Tirols Landeshauptmann Günther Platter (ÖVP) schließt eine Befassung des Europäischen Gerichtshofes (EuGH) angesichts der überbordenden Transitbelastung in Tirol nicht aus. Sich an das Höchstgericht zu wenden, sei “eine Variante”, sagte Platter am Donnerstag bei einer Pressekonferenz im Rahmen einer Tagung der Europaregion Tirol-Südtirol-Trentino in Innsbruck. Aber man müsse dies natürlich eng mit dem Bund abstimmen, denn: “Das ist ja nicht Aufgabe eines Bundeslandes”.

Alle Transit-Initiativen müssten eng mit dem Nationalstaat abgestimmt werden, so der Landeshauptmann. Er sehe aber generell, dass Tirol die “absolute Unterstützung seitens des Bundes” habe, auch was die Verordnungslage in Sachen Transit betrifft, wo man schon “recht weit gegangen” sei. Zuletzt hatte Tirols Landeshauptmannstellvertreterin und Verkehrslandesrätin Ingrid Felipe (Grüne) im Landtag erklärt, eine Auseinandersetzung vor dem EuGH nicht zu scheuen. Einer möglichen Klage der “Frächterlobbyisten” gegen die Tiroler Fahrverbote sehe sie jedenfalls “sehr entspannt” entgegen.

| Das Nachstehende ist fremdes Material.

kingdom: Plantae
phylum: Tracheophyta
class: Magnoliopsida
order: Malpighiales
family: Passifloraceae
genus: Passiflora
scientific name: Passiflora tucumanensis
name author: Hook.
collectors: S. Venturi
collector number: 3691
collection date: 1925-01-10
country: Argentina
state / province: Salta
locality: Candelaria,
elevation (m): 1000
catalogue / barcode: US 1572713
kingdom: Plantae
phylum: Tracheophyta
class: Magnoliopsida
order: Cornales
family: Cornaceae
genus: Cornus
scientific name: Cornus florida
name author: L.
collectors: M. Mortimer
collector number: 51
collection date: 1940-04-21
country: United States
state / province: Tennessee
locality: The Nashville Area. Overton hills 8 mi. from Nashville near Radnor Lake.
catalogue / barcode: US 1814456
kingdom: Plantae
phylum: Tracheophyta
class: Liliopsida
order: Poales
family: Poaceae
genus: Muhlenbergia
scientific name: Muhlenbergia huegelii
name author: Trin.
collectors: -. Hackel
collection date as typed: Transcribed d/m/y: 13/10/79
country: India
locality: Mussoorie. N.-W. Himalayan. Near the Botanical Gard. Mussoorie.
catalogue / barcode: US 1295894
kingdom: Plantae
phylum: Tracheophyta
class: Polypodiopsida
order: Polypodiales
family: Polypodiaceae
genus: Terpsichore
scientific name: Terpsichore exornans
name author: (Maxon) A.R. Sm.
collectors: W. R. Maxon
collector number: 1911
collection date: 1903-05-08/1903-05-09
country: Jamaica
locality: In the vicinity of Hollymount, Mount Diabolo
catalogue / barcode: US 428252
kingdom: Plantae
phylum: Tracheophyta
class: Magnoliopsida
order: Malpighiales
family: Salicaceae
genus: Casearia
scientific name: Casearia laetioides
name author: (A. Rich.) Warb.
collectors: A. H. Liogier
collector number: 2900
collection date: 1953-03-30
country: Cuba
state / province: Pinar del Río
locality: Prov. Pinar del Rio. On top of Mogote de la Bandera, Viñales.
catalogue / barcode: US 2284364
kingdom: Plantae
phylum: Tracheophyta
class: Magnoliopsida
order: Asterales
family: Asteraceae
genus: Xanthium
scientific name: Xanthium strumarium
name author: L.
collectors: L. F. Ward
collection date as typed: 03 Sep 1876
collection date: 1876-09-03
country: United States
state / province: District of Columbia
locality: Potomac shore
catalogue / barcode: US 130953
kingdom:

Momentan setze er stark darauf zu schauen, wie die neue Bundesregierung in Deutschland zusammengesetzt sein wird, erklärte Platter am Donnerstag. Dann werde man die entsprechenden Kontakte mit dem künftigen Verkehrsminister herstellen. Zudem sei er sich der Unterstützung durch EU-Kommissionspräsidentin Ursula von der Leyen (CDU) in der Tiroler Transitfrage sicher.